Highlights & Insights¶
- Challenges the prevailing paradigm that segmentation requires a decoder: demonstrates that MLLMs inherently possess segmentation capability, requiring only recovery of the spatially compressed information.
- Design philosophy of RFR/RFA: rather than introducing new modules, the approach cleverly exploits information already present in the MLLM (encoder features, LLM residuals, the inverse of pixel-shuffle) to recover lost information via a "subtract-then-add" strategy.
- Insight into MLLM architecture design: while pixel-shuffle compression is favorable for VQA, it poses a fundamental obstacle for pixel-level tasks; future MLLM designs should consider how to preserve spatial information during compression.
Limitations & Future Work¶
- Current performance remains slightly below the strongest decoder-based methods (e.g., u-LLaVA), leaving room for improvement.
- The Pixel-Unshuffle MLPs in RFA introduce additional trainable parameters.
- The segmentation attention mask requires modification of the LLM's attention computation, making it not fully plug-and-play.
- Open-vocabulary segmentation remains more challenging due to ambiguity in category vocabularies.
Related Work & Insights¶
- vs. LISA / GLaMM: These methods feed the [SEG] token into a SAM decoder to generate masks, relying on external model capability. SELF1E is entirely self-contained.
- vs. UFO: UFO also removes the decoder but requires 16 [SEG] tokens, essentially compensating for insufficient resolution with token count. SELF1E directly addresses the resolution problem, enabling single-token operation.
Supplementary Analysis¶
- The pixel-shuffle ratio \(\alpha\) in the InternVL series is typically 4, reducing resolution to 1/4 after compression.
- The self-replication operation copies each pixel feature \(\alpha\) times and passes through the same MLP, simulating the pre-shuffled features of neighboring pixels.
- RFR and RFA can be used independently or in combination; the combined configuration yields the best performance.
- The dual-perception pathway of the segmentation attention mask allows bidirectional interaction between image tokens and [SEG] tokens, whereas standard causal attention permits only unidirectional flow.

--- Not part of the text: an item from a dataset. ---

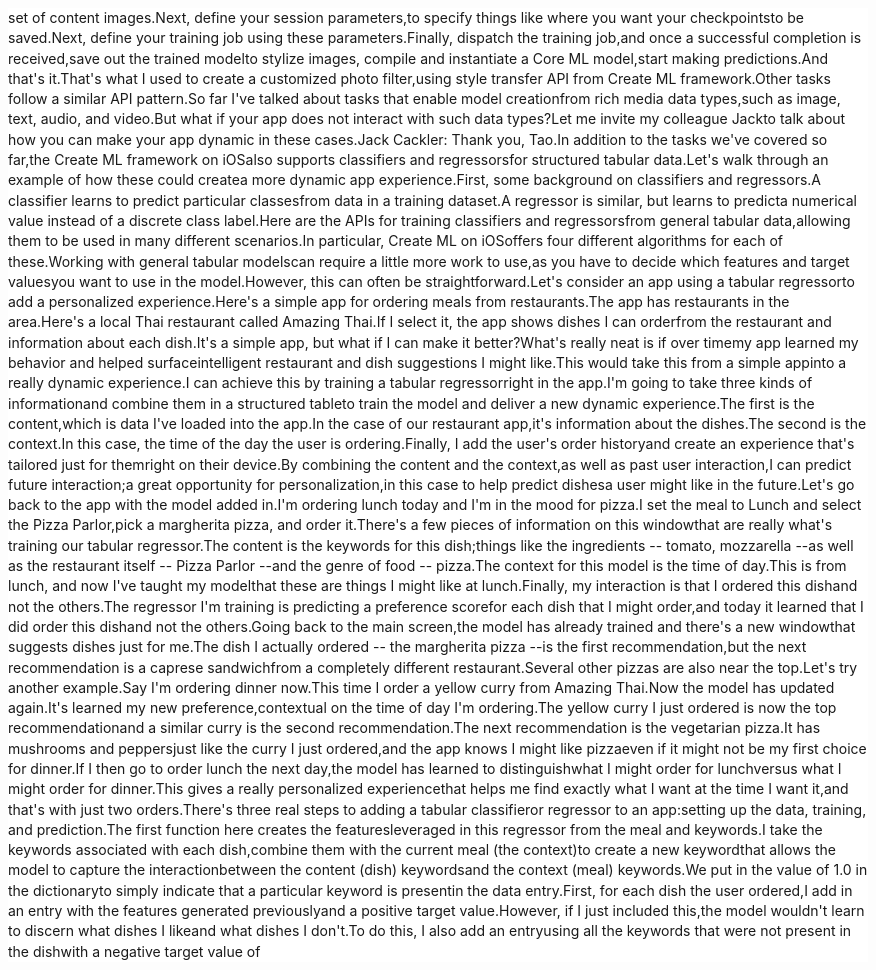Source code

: set of content images.Next, define your session parameters,to specify things like where you want your checkpointsto be saved.Next, define your training job using these parameters.Finally, dispatch the training job,and once a successful completion is received,save out the trained modelto stylize images, compile and instantiate a Core ML model,start making predictions.And that's it.That's what I used to create a customized photo filter,using style transfer API from Create ML framework.Other tasks follow a similar API pattern.So far I've talked about tasks that enable model creationfrom rich media data types,such as image, text, audio, and video.But what if your app does not interact with such data types?Let me invite my colleague Jackto talk about how you can make your app dynamic in these cases.Jack Cackler: Thank you, Tao.In addition to the tasks we've covered so far,the Create ML framework on iOSalso supports classifiers and regressorsfor structured tabular data.Let's walk through an example of how these could createa more dynamic app experience.First, some background on classifiers and regressors.A classifier learns to predict particular classesfrom data in a training dataset.A regressor is similar, but learns to predicta numerical value instead of a discrete class label.Here are the APIs for training classifiers and regressorsfrom general tabular data,allowing them to be used in many different scenarios.In particular, Create ML on iOSoffers four different algorithms for each of these.Working with general tabular modelscan require a little more work to use,as you have to decide which features and target valuesyou want to use in the model.However, this can often be straightforward.Let's consider an app using a tabular regressorto add a personalized experience.Here's a simple app for ordering meals from restaurants.The app has restaurants in the area.Here's a local Thai restaurant called Amazing Thai.If I select it, the app shows dishes I can orderfrom the restaurant and information about each dish.It's a simple app, but what if I can make it better?What's really neat is if over timemy app learned my behavior and helped surfaceintelligent restaurant and dish suggestions I might like.This would take this from a simple appinto a really dynamic experience.I can achieve this by training a tabular regressorright in the app.I'm going to take three kinds of informationand combine them in a structured tableto train the model and deliver a new dynamic experience.The first is the content,which is data I've loaded into the app.In the case of our restaurant app,it's information about the dishes.The second is the context.In this case, the time of the day the user is ordering.Finally, I add the user's order historyand create an experience that's tailored just for themright on their device.By combining the content and the context,as well as past user interaction,I can predict future interaction;a great opportunity for personalization,in this case to help predict dishesa user might like in the future.Let's go back to the app with the model added in.I'm ordering lunch today and I'm in the mood for pizza.I set the meal to Lunch and select the Pizza Parlor,pick a margherita pizza, and order it.There's a few pieces of information on this windowthat are really what's training our tabular regressor.The content is the keywords for this dish;things like the ingredients -- tomato, mozzarella --as well as the restaurant itself  -- Pizza Parlor --and the genre of food -- pizza.The context for this model is the time of day.This is from lunch, and now I've taught my modelthat these are things I might like at lunch.Finally, my interaction is that I ordered this dishand not the others.The regressor I'm training is predicting a preference scorefor each dish that I might order,and today it learned that I did order this dishand not the others.Going back to the main screen,the model has already trained and there's a new windowthat suggests dishes just for me.The dish I actually ordered -- the margherita pizza --is the first recommendation,but the next recommendation is a caprese sandwichfrom a completely different restaurant.Several other pizzas are also near the top.Let's try another example.Say I'm ordering dinner now.This time I order a yellow curry from Amazing Thai.Now the model has updated again.It's learned my new preference,contextual on the time of day I'm ordering.The yellow curry I just ordered is now the top recommendationand a similar curry is the second recommendation.The next recommendation is the vegetarian pizza.It has mushrooms and peppersjust like the curry I just ordered,and the app knows I might like pizzaeven if it might not be my first choice for dinner.If I then go to order lunch the next day,the model has learned to distinguishwhat I might order for lunchversus what I might order for dinner.This gives a really personalized experiencethat helps me find exactly what I want at the time I want it,and that's with just two orders.There's three real steps to adding a tabular classifieror regressor to an app:setting up the data, training, and prediction.The first function here creates the featuresleveraged in this regressor from the meal and keywords.I take the keywords associated with each dish,combine them with the current meal (the context)to create a new keywordthat allows the model to capture the interactionbetween the content (dish) keywordsand the context (meal) keywords.We put in the value of 1.0 in the dictionaryto simply indicate that a particular keyword is presentin the data entry.First, for each dish the user ordered,I add in an entry with the features generated previouslyand a positive target value.However, if I just included this,the model wouldn't learn to discern what dishes I likeand what dishes I don't.To do this, I also add an entryusing all the keywords that were not present in the dishwith a negative target value of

- The method introduces no external segmentation foundation models (SAM/Mask2Former), achieving truly MLLM-only segmentation.
Rating¶
- Novelty: ⭐⭐⭐⭐⭐ Challenges the dominant paradigm; first decoder-free single-token segmentation.
- Experimental Thoroughness: ⭐⭐⭐⭐ Multi-task validation with thorough ablations.
- Writing Quality: ⭐⭐⭐⭐ Clear problem motivation and intuitive illustrations.
- Value: ⭐⭐⭐⭐ Simplifies the MLLM segmentation pipeline and inspires future architecture design.